The WI-1 adhesin is indispensable for pathogenicity of Blastomyces dermatitidis and is thought to promote pulmonary infection by fixing yeast to lung tissue and cells. Recent findings suggest that WI-1 confers pathogenicity by mechanisms in addition to adherence. Here, we investigated whether WI-1 modulates host immunity by altering production of pro-inflammatory cytokines. Production of TNF-α in lung alveolar fluids of mice infected with B. dermatitidis was severalfold higher for WI-1 knockout yeast compared with wild-type yeast, and in vitro coculture of unseparated lung cells with these isogenic yeast disclosed similar differences. Upon coculture with purified macrophages and neutrophils, wild-type yeast blocked TNF-α production, yet WI-1 knockout yeast stimulated production. Coating knockout yeast with purified WI-1 converted them from stimulating TNF-α production to inhibiting production. Addition of purified WI-1 into stimulated phagocyte cultures led to concentration-dependent inhibition of TNF-α production. Neutralization of TNF-α in vivo exacerbated experimental pulmonary infection, particularly for the nonpathogenic WI-1 knockout yeast. Inducing increased TNF-α levels in the lung by adenovirus-vectored gene therapy controlled infection with wild-type yeast. Thus, the WI-1 adhesin on yeast modulates host immunity through blocking TNF-α production by phagocytes, which fosters progression of pulmonary infection.

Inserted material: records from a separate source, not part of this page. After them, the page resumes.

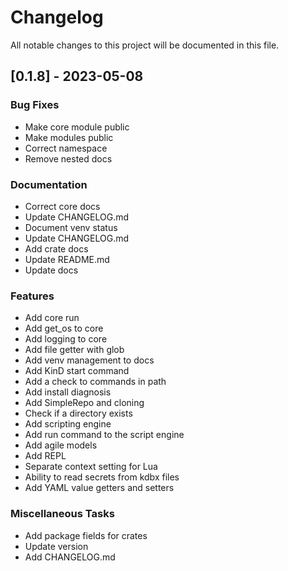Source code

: # Changelog

All notable changes to this project will be documented in this file.

## [0.1.8] - 2023-05-08

### Bug Fixes

- Make core module public
- Make modules public
- Correct namespace
- Remove nested docs

### Documentation

- Correct core docs
- Update CHANGELOG.md
- Document venv status
- Update CHANGELOG.md
- Add crate docs
- Update README.md
- Update docs

### Features

- Add core run
- Add get_os to core
- Add logging to core
- Add file getter with glob
- Add venv management to docs
- Add KinD start command
- Add a check to commands in path
- Add install diagnosis
- Add SimpleRepo and cloning
- Check if a directory exists
- Add scripting engine
- Add run command to the script engine
- Add agile models
- Add REPL
- Separate context setting for Lua
- Ability to read secrets from kdbx files
- Add YAML value getters and setters

### Miscellaneous Tasks

- Add package fields for crates
- Update version
- Add CHANGELOG.md

<!-- generated by git-cliff -->
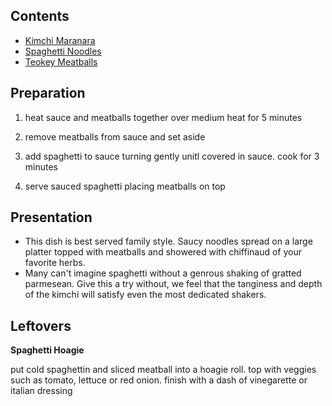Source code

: ---
---

## Contents

- [Kimchi Maranara](../recipes/kimchi_maranara)
- [Spaghetti Noodles](../recipes/spaghetti_noodles)
- [Teokey Meatballs](../recipes/teokey_meatballs)

## Preparation

1. heat sauce and meatballs together over medium heat for 5 minutes

2. remove meatballs from sauce and set aside

3. add spaghetti to sauce turning gently unitl covered in sauce. cook for 3 minutes

4. serve sauced spaghetti placing meatballs on top

## Presentation

- This dish is best served family style. Saucy noodles spread on a large platter topped with meatballs and showered with chiffinaud of your favorite herbs.
- Many can't imagine spaghetti without a genrous shaking of gratted parmesean. Give this a try without, we feel that the tanginess and depth of the kimchi will satisfy even the most dedicated shakers.

## Leftovers

**Spaghetti Hoagie**

put cold spaghettin and sliced meatball into a hoagie roll. top with veggies such as tomato, lettuce or red onion. finish with a dash of vinegarette or italian dressing
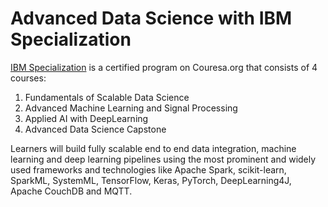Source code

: # Advanced Data Science with IBM Specialization
[IBM Specialization](https://www.coursera.org/specializations/advanced-data-science-ibm) is a certified program on Couresa.org that consists of 4 courses:
1. Fundamentals of Scalable Data Science
2. Advanced Machine Learning and Signal Processing
3. Applied AI with DeepLearning
4. Advanced Data Science Capstone 

Learners will build fully scalable end to end data integration, machine learning and deep learning pipelines using the most prominent and widely used frameworks and technologies like Apache Spark, scikit-learn, SparkML, SystemML, TensorFlow, Keras, PyTorch, DeepLearning4J, Apache CouchDB and MQTT.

BAD1, an Essential Virulence Factor of Blastomyces dermatitidis, Suppresses Host TNF-α Production Through TGF-β-Dependent and -Independent Mechanisms

We investigated how BAD1, an adhesin and virulence factor of Blastomyces dermatitidis, suppresses phagocyte proinflammatory responses. Wild-type yeast cocultured with murine neutrophils or macrophages prompted release of a soluble factor into conditioned supernatant that abolished TNF-α production in response to the fungus; isogenic, attenuated BAD1 knockout yeast did not have this effect. Phagocytes released 4- to 5-fold more TGF-β in vitro in response to wild-type yeast vs BAD1 knockout yeast. Treatment of inhibitory, conditioned supernatant with anti-TGF-β mAb neutralized detectable TGF-β and restored phagocyte TNF-α production. Similarly, addition of anti-TGF-β mAb into cultures of phagocytes and wild-type yeast reversed BAD1 inhibition of TNF-α production. Conversely, TGF-β treatment of phagocytes cultured with knockout yeast suppressed TNF-α production. Hence, TGF-β mediates BAD1 suppression of TNF-α by wild-type B. dermatitidis cultured in vitro with phagocytes. In contrast to these findings, neutralization of elevated TGF-β levels during experimental pulmonary blastomycosis did not restore BAD1-suppressed TNF-α levels in the lung or ameliorate disease. Soluble BAD1 was found to accumulate in the alveoli of infected mice at levels that suppressed TNF-α production by phagocytes. However, in contrast to yeast cell surface BAD1, which induced TGF-β, soluble BAD1 failed to do so and TNF-α suppression mediated by soluble BAD1 was unaffected by neutralization of TGF-β. Thus, BAD1 of B. dermatitidis induces suppression of TNF-α and progressive infection by both TGF-β-dependent and -independent mechanisms.